# venturi home build help needed



## denmond2000 (Jun 19, 2017)

hi all, first of all what a great informative forum. Im based in Johannesburg, South Africa and love your guys passion and expertise and helpful posts. Based on that, im really looking for help on a small homemade venturi cold smoker i made from all the designs here and on the internet in general. 

so i have a stainless steel hot smoking cabinet bought from commercial supplier, its got 600 litre capacity but the design flaw is that it can only be used as a cold smoker because the drying/heating elements are inside and the smoke igniter is also an element on which you layer  wet wood ships. with all the fiddling of vents etc... the chips always either burn out or flare up. so off i went onto the good old internet and made following venturi (trying to upload pics later today) . Basically stainless steel tin, holds approx 1.5 pounds of wood chips. I hooked up a mini air compressor with adjustable flow valve to the top , in same way venturi set up, ie small tube pumping air, with the small tube running through the larger diameter T piece in order to create the vacuum to pull smoke out the tube & piped into the smoker. I have drilled 2 x 6mm diameter holes under the tube for air flow, and 2 x 6mm holes on the side towards the bottom to ignite wood chips using small flame torch. is this set up correct, as the smoke i get is thick white, and the wood chips can be seen to be red hot and glowing from the 2 x holes i ignite them with , and i reduce the air flow to try get slow but steady stream of smoke being pushed out. i find that after 1 hour, the fire dies and i need to light it again with high air flow to get embers going. i have smoked chorizo & bacon and after 2 x 1 hour smoking sessions of re-igniting, the smoke flavour is a bit strong, not arid but a bit too smokey and catches on back of the throat? any advise on my deign or smoking method anyone can offer?

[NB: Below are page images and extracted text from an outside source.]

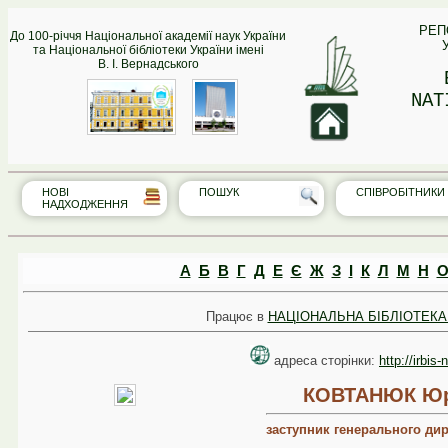
РЕП
До 100-річчя Національної академії наук України
та Національної бібліотеки України імені
В. І. Вернадського
NAT
НОВІ
ПОШУК
СПІВРО‎БІТНИКИ
НАДХОДЖЕННЯ
А
Б
В
Г
Д
Е
Є
Ж
З
І
К
Л
М
Н
Працює в
НАЦІОНАЛЬНА БІБЛІОТЕКА 
адреса сторінки:
http://irbis
КОВТАНЮК Юр
заступник генерального дир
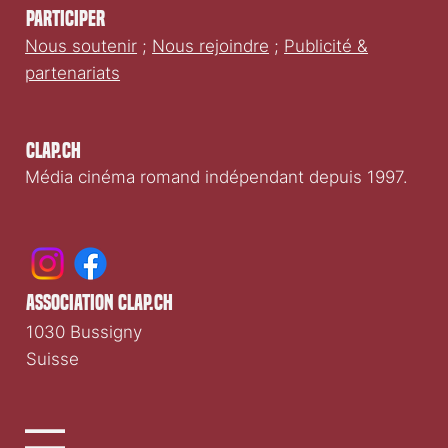
CLIQUEZ ICI
Participer
Nous soutenir
;
Nous rejoindre
;
Publicité &
partenariats
Clap.ch
Média cinéma romand indépendant depuis 1997.
association clap.ch
1030 Bussigny
Suisse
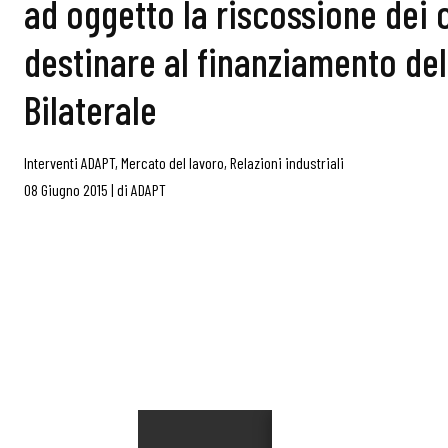
ad oggetto la riscossione dei 
destinare al finanziamento del
Bilaterale
Interventi ADAPT
,
Mercato del lavoro
,
Relazioni industriali
08 Giugno 2015
|
di
ADAPT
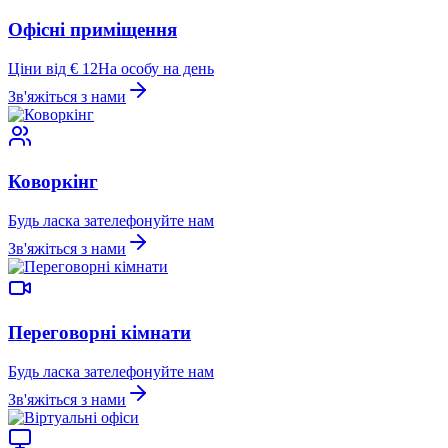
Офісні приміщення
Ціни від € 12
На особу на день
Зв'яжіться з нами
Коворкінг
Будь ласка зателефонуйте нам
Зв'яжіться з нами
Переговорні кімнати
Будь ласка зателефонуйте нам
Зв'яжіться з нами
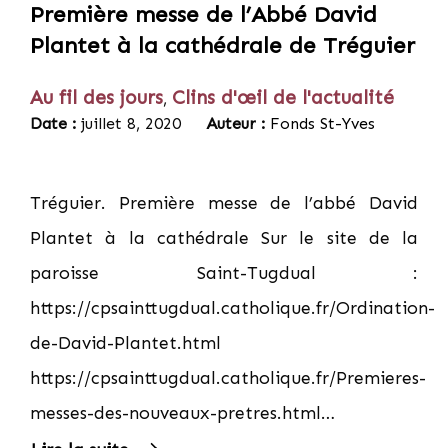
Première messe de l’Abbé David
Plantet à la cathédrale de Tréguier
Au fil des jours
Clins d'œil de l'actualité
,
Date :
juillet 8, 2020
Auteur :
Fonds St-Yves
Tréguier. Première messe de l’abbé David
Plantet à la cathédrale Sur le site de la
paroisse Saint-Tugdual :
https://cpsainttugdual.catholique.fr/Ordination-
de-David-Plantet.html
https://cpsainttugdual.catholique.fr/Premieres-
messes-des-nouveaux-pretres.html…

sorry for long winded explanation but i want to try be as detailed as possible

thanks in advance all!!


----------



## jonnygranada (Jul 17, 2017)

im not sure how much help i can offer, since i literally just made my first one of these yesterday...lol!  however i can say that it sounds like you may need a little more air flow.  you can do this by one of two methods, shorten the length of the center venturi tube so that is closer to the opening in the fire box, of drill a few more holes to let air in.  I personally shortened the length of my tube to pull the smoke out a little quicker since i can replace the tube as needed versus holes i cant fill back in.  it worked for me, and now i get a nice thinish smoke that smells good and isnt a choking hazard.  Also i noticed that before i did this alteration, my chips  only burned for about 2 hours, when i tried it again yesterday after modifying the tubes, the same amount of chips burned for about 6 hours.


----------